Flu cases, hospitalizations, and deaths have nearly doubled in the past week, with the southeast and south-central regions of the U.S. being hit the hardest.
There have been an estimated 1,600,000 cases of lab-confirmed influenza illness, 13,000 hospitalizations and 730 flu-related deaths nationally, according to data released Friday by the Centers for Disease Control and Prevention.
"We're seeing the highest influenza hospitalization rates going back a decade. We are also reporting the second influenza related pediatric death of the season," Dr. José Romero, Director of the National Center for Immunization and Respiratory Diseases, said at a CDC briefing Friday.
This season is still increasing rapidly. The flu usually starts to pick up steam in November, peaks in December or January and continues until February or March.
South Carolina, Tennessee, Georgia, Mississippi, Texas, North Carolina, Alabama, Virginia, Maryland, New York City and Washington, D.C. are all reporting very high levels of influenza-like illness while at this time last year, no states were reporting high or very high illness according to CDC.
Hospitalization rates are the highest for this time in the season since the 2010-2011 season. CDC data shows there were 4,326 newly admitted patients in hospitals just this week which is a sharp increase from 2,332 hospitalizations last week.
A human infection with a novel influenza A virus was reported by the New Mexico Department of Health this past week, this means the strain is new to human populations. Novel influenza A viruses are believed to pose a greater pandemic threat than others and are more concerning to public health officials because they have caused serious human illness and death, according to CDC.
"In the southeast of the United States, nearly 20% of respiratory specimens are testing positive for influenza virus, mostly influenza A and H3N2 viruses, which in the past have been associated with more severe seasons, especially for young children and older individuals," said Romero.
Last week, the CDC reported that H3N2 is the predominant viral strain spreading.
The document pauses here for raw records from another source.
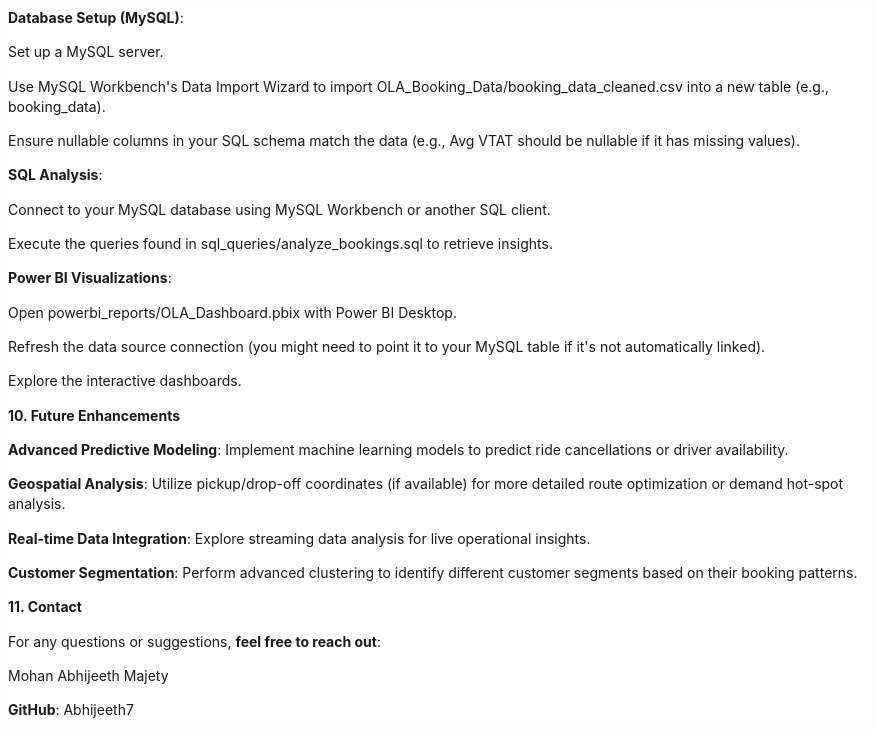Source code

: **Database Setup (MySQL)**:

Set up a MySQL server.

Use MySQL Workbench's Data Import Wizard to import OLA_Booking_Data/booking_data_cleaned.csv into a new table (e.g., booking_data).

Ensure nullable columns in your SQL schema match the data (e.g., Avg VTAT should be nullable if it has missing values).

**SQL Analysis**:

Connect to your MySQL database using MySQL Workbench or another SQL client.

Execute the queries found in sql_queries/analyze_bookings.sql to retrieve insights.

**Power BI Visualizations**:

Open powerbi_reports/OLA_Dashboard.pbix with Power BI Desktop.

Refresh the data source connection (you might need to point it to your MySQL table if it's not automatically linked).

Explore the interactive dashboards.

**10. Future Enhancements**

**Advanced Predictive Modeling**: Implement machine learning models to predict ride cancellations or driver availability.

**Geospatial Analysis**: Utilize pickup/drop-off coordinates (if available) for more detailed route optimization or demand hot-spot analysis.

**Real-time Data Integration**: Explore streaming data analysis for live operational insights.

**Customer Segmentation**: Perform advanced clustering to identify different customer segments based on their booking patterns.

**11. Contact**

For any questions or suggestions, **feel free to reach out**:

Mohan Abhijeeth Majety

**GitHub**: Abhijeeth7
While it's too early to see if this trend will continue, previous seasons with mostly H3N2 viruses have been of higher severity.
"Influenza is much deadlier to the very young and very old and the strain that's going around, H3N2 is particularly kind of nasty," Dr. Peter Chin-Hong, an infectious diseases specialist at the University of California, San Francisco, told ABC News.
This early flu season is additionally concerning with the pediatric surge of respiratory illness like RSV already filling up 76% of pediatric beds, surges of activity at the nation's emergency departments, and the potential for a COVID-19 surge.
The flu vaccine is recommended for everyone 6 months and older. The best time to get your flu shot is as soon as possible.
Romero reiterated that the CDC recommends that children 6 months through 8 years-old getting the shot for the first time or previously only getting one dose should get two doses. The doses are given four weeks apart.
There are also prescription flu antiviral drugs that can be used to treat flu illness, which need to be started as early as possible.
"If you get diagnosed with influenza, everybody can have access to early therapy, which is Tamiflu to shave time off from that miserable experience," Chin-Hong said.